GIVEN PROBLEM: Return every line of the material below unchanged, keeping each word, letter, and line break in place.
++++++++++++++++++++
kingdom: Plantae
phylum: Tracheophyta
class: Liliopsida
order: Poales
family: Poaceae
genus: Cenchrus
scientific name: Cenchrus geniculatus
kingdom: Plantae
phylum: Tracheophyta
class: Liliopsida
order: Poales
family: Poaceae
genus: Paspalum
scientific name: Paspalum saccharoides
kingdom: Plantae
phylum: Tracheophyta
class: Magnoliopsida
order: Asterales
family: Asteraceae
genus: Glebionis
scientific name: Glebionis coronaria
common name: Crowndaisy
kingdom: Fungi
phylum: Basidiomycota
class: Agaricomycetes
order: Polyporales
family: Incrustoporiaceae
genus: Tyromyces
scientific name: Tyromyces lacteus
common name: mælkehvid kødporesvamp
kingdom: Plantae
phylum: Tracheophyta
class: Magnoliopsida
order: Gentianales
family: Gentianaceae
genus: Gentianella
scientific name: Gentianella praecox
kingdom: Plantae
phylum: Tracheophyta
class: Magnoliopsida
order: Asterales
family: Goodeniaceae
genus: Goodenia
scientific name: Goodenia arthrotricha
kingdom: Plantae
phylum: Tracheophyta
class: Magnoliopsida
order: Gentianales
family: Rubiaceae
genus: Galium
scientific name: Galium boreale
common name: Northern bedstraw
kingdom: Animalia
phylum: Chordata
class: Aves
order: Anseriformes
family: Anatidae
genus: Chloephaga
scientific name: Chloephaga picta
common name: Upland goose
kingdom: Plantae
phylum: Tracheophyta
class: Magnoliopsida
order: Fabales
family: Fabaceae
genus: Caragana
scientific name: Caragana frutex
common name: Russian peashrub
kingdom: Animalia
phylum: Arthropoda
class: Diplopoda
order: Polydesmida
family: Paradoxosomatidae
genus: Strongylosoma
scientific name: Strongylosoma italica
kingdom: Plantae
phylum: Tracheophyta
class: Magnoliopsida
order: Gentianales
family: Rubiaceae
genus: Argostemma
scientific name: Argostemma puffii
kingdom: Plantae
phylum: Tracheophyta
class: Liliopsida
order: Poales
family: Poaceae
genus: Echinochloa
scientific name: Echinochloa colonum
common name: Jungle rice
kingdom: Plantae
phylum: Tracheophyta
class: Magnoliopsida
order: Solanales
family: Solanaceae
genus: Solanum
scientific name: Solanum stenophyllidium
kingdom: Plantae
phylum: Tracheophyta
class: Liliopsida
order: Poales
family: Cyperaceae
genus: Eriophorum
++++++++++++++++++++
ANSWER TO THE EXERCISE:
kingdom: Plantae
phylum: Tracheophyta
class: Liliopsida
order: Poales
family: Poaceae
genus: Cenchrus
scientific name: Cenchrus geniculatus
kingdom: Plantae
phylum: Tracheophyta
class: Liliopsida
order: Poales
family: Poaceae
genus: Paspalum
scientific name: Paspalum saccharoides
kingdom: Plantae
phylum: Tracheophyta
class: Magnoliopsida
order: Asterales
family: Asteraceae
genus: Glebionis
scientific name: Glebionis coronaria
common name: Crowndaisy
kingdom: Fungi
phylum: Basidiomycota
class: Agaricomycetes
order: Polyporales
family: Incrustoporiaceae
genus: Tyromyces
scientific name: Tyromyces lacteus
common name: mælkehvid kødporesvamp
kingdom: Plantae
phylum: Tracheophyta
class: Magnoliopsida
order: Gentianales
family: Gentianaceae
genus: Gentianella
scientific name: Gentianella praecox
kingdom: Plantae
phylum: Tracheophyta
class: Magnoliopsida
order: Asterales
family: Goodeniaceae
genus: Goodenia
scientific name: Goodenia arthrotricha
kingdom: Plantae
phylum: Tracheophyta
class: Magnoliopsida
order: Gentianales
family: Rubiaceae
genus: Galium
scientific name: Galium boreale
common name: Northern bedstraw
kingdom: Animalia
phylum: Chordata
class: Aves
order: Anseriformes
family: Anatidae
genus: Chloephaga
scientific name: Chloephaga picta
common name: Upland goose
kingdom: Plantae
phylum: Tracheophyta
class: Magnoliopsida
order: Fabales
family: Fabaceae
genus: Caragana
scientific name: Caragana frutex
common name: Russian peashrub
kingdom: Animalia
phylum: Arthropoda
class: Diplopoda
order: Polydesmida
family: Paradoxosomatidae
genus: Strongylosoma
scientific name: Strongylosoma italica
kingdom: Plantae
phylum: Tracheophyta
class: Magnoliopsida
order: Gentianales
family: Rubiaceae
genus: Argostemma
scientific name: Argostemma puffii
kingdom: Plantae
phylum: Tracheophyta
class: Liliopsida
order: Poales
family: Poaceae
genus: Echinochloa
scientific name: Echinochloa colonum
common name: Jungle rice
kingdom: Plantae
phylum: Tracheophyta
class: Magnoliopsida
order: Solanales
family: Solanaceae
genus: Solanum
scientific name: Solanum stenophyllidium
kingdom: Plantae
phylum: Tracheophyta
class: Liliopsida
order: Poales
family: Cyperaceae
genus: Eriophorum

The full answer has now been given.